↓

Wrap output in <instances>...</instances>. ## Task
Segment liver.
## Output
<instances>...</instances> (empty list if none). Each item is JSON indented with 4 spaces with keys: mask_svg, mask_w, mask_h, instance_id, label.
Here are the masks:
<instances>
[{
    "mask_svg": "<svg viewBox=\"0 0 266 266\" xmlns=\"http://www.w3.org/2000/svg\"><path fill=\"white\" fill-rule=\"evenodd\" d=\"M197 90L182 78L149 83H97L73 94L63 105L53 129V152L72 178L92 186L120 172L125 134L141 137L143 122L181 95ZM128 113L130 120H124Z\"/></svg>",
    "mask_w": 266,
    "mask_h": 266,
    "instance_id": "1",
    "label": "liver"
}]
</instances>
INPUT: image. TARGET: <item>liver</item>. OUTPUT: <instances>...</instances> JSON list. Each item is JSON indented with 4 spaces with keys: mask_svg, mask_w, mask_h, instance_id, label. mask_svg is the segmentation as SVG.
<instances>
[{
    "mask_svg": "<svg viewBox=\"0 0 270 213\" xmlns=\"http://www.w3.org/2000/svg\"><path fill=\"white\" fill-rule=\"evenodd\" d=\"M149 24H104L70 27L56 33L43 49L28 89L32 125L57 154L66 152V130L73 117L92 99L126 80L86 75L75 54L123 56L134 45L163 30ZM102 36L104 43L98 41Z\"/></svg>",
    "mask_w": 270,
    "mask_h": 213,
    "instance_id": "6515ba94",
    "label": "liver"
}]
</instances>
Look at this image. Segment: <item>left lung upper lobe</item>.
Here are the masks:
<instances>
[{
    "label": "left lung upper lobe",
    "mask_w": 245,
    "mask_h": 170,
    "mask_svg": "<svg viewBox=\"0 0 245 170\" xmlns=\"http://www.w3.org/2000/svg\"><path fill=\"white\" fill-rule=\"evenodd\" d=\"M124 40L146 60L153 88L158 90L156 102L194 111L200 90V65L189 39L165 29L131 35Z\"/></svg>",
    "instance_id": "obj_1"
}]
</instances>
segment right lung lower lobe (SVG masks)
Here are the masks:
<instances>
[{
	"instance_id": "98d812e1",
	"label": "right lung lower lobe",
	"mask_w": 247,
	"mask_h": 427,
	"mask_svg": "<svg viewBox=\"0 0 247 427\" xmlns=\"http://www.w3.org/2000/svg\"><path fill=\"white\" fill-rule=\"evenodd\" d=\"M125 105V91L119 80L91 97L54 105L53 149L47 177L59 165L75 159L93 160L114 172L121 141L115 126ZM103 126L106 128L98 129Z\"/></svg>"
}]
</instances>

↑

- [Alıştırmanın amacı]: Malzemede "INPUT: image. TARGET: <item>liver</item>." ifadesinin geçtiği satırdan malzemenin sonuna kadar uzanan kısmı, iki ucu da dahil, hiçbir şeyi değiştirmeden yeniden yazın.

- [Yazılı cevap]:
INPUT: image. TARGET: <item>liver</item>. OUTPUT: <instances>...</instances> JSON list. Each item is JSON indented with 4 spaces with keys: mask_svg, mask_w, mask_h, instance_id, label. mask_svg is the segmentation as SVG.
<instances>
[{
    "mask_svg": "<svg viewBox=\"0 0 270 213\" xmlns=\"http://www.w3.org/2000/svg\"><path fill=\"white\" fill-rule=\"evenodd\" d=\"M149 24H104L70 27L56 33L43 49L28 89L32 125L57 154L66 152V130L73 117L92 99L126 80L86 75L75 54L123 56L134 45L163 30ZM102 36L104 43L98 41Z\"/></svg>",
    "mask_w": 270,
    "mask_h": 213,
    "instance_id": "6515ba94",
    "label": "liver"
}]
</instances>
Look at this image. Segment: <item>left lung upper lobe</item>.
Here are the masks:
<instances>
[{
    "label": "left lung upper lobe",
    "mask_w": 245,
    "mask_h": 170,
    "mask_svg": "<svg viewBox=\"0 0 245 170\" xmlns=\"http://www.w3.org/2000/svg\"><path fill=\"white\" fill-rule=\"evenodd\" d=\"M124 40L146 60L153 88L158 90L156 102L194 111L200 90V65L189 39L165 29L131 35Z\"/></svg>",
    "instance_id": "obj_1"
}]
</instances>
segment right lung lower lobe (SVG masks)
Here are the masks:
<instances>
[{
	"instance_id": "98d812e1",
	"label": "right lung lower lobe",
	"mask_w": 247,
	"mask_h": 427,
	"mask_svg": "<svg viewBox=\"0 0 247 427\" xmlns=\"http://www.w3.org/2000/svg\"><path fill=\"white\" fill-rule=\"evenodd\" d=\"M125 105V91L119 80L91 97L54 105L53 149L47 177L59 165L75 159L93 160L114 172L121 141L115 126ZM103 126L106 128L98 129Z\"/></svg>"
}]
</instances>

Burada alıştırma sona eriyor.